Gente simples
Saí de casa com a fina intenção de fotografar uns mandacarus. Apenas raiou o dia e lá estava eu numa estradinha erma e olhos atentos ao mato. Adentrei numa porteira, melhor, subi nos paus que protegiam a entrada da propriedade de Seu Pedro, um senhor da comunidade local. Bem, o certo é que me espantei quando ouvi o trote.
Um homem a cavalo vinha na estradinha. Se tinha se apercebido de mim não fez movimento que o denunciasse. Fumaça seu cigarrinho de palha entretido na fumaça que subia. Era cedo ainda e podia-se ver o orvalho no capim. Talvez pela terra meio molhada eu houvesse percebido o som das patas do animal. O capim produzia um som de rio correndo barrento depois da enxurrada.
O cavalo vinha num trote bom. Fiquei parada a observar com meu celular na mão. Minha arma de fotografia. Notei que o sertanejo puxou as rédeas do animal e fê-lo parar a alguns metros de mim.
_Bom dia, Dona!_ Ergueu um poço a aba do boné, desses de propagandas.
_Bom dia, Senhor!
_A senhora anda batendo foto de fror? Tem muita só quando chove...

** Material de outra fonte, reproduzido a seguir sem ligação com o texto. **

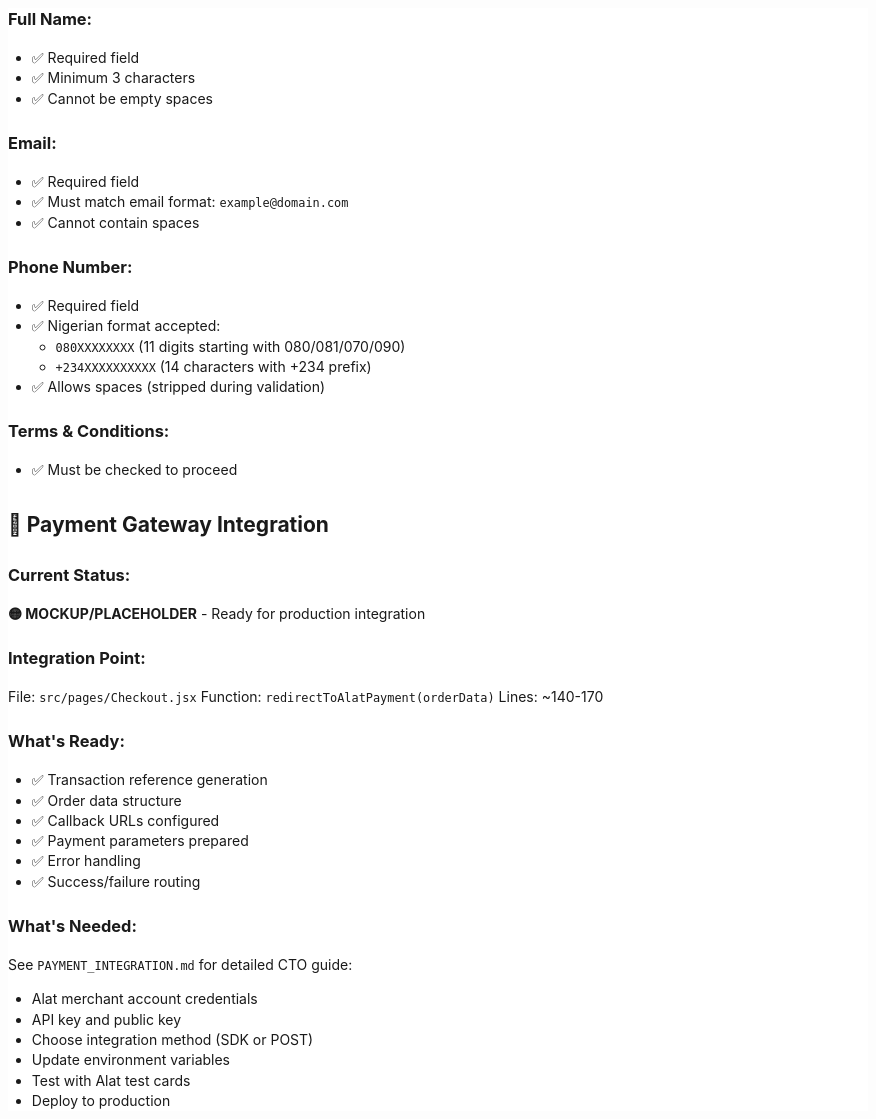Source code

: ### Full Name:

- ✅ Required field
- ✅ Minimum 3 characters
- ✅ Cannot be empty spaces

### Email:

- ✅ Required field
- ✅ Must match email format: `example@domain.com`
- ✅ Cannot contain spaces

### Phone Number:

- ✅ Required field
- ✅ Nigerian format accepted:
  - `080XXXXXXXX` (11 digits starting with 080/081/070/090)
  - `+234XXXXXXXXXX` (14 characters with +234 prefix)
- ✅ Allows spaces (stripped during validation)

### Terms & Conditions:

- ✅ Must be checked to proceed

## 🔌 Payment Gateway Integration

### Current Status:

**🟡 MOCKUP/PLACEHOLDER** - Ready for production integration

### Integration Point:

File: `src/pages/Checkout.jsx`
Function: `redirectToAlatPayment(orderData)`
Lines: ~140-170

### What's Ready:

- ✅ Transaction reference generation
- ✅ Order data structure
- ✅ Callback URLs configured
- ✅ Payment parameters prepared
- ✅ Error handling
- ✅ Success/failure routing

### What's Needed:

See `PAYMENT_INTEGRATION.md` for detailed CTO guide:

- Alat merchant account credentials
- API key and public key
- Choose integration method (SDK or POST)
- Update environment variables
- Test with Alat test cards
- Deploy to production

Seus olhos, de um acentuado tom castanho, tinham um sorriso largo e brincalhão. Pensava com seus botões de para que a serventia de fotos de flores. Apenas lhe expliquei que minha intenção primeira eram os mandacarus; ao passo que ele lembrou-me de elas só abrirem as pétalas brancas à noite.
E senti-me nua de saberes diante daquele homem. Via-se em sua postura, toco de cigarro na ponta dos dedos, que ele era dono do saber da região. O corpo franzino já devia ter percorrido a pé ou no lombo dum cavalo cada vereda por dentro daquele mato. Pois sim, eu trocaria com ele umas palavras e descobriria como tirar fotos de uma flor de mandacaru.
Indagou se eu não seria irmã do Cerqueira, ex-enfermeiro de ofício lá da cidade. Com minha afirmação ele se derramou em explicações de como meu irmão uma vez tirara um anzol da perna de um dos meninos dele. E meus mandacarus esquecidos. Ouvi. Então, após um silêncio em que notei ter ele terminado sua história, fiz carinha de quem quer algo.
Ah, fui convidada a passar uma noite na casa dele e ainda teria um jantar de galinha caipira com pequi! Seu menino mais velho, de nome João Manoel, iria comigo pastorear um mandacaru soltar a flor na calada da noite.
Aceitei é claro! E meu coração acelerou os batimentos que tive medo do vaqueiro notar. Era um homem simples... que sempre sabem ser gente!
Voltei para casa só com a foto dele eu seu cavalo e também de umas flores do sertão. Brancas. Minha alma tais elas estava em Paz!... Lembro de ainda ter jogado um beijo a Seu Lourenço. Ele tinha ficado lá na entrada da porteira olhando-me sair na moto.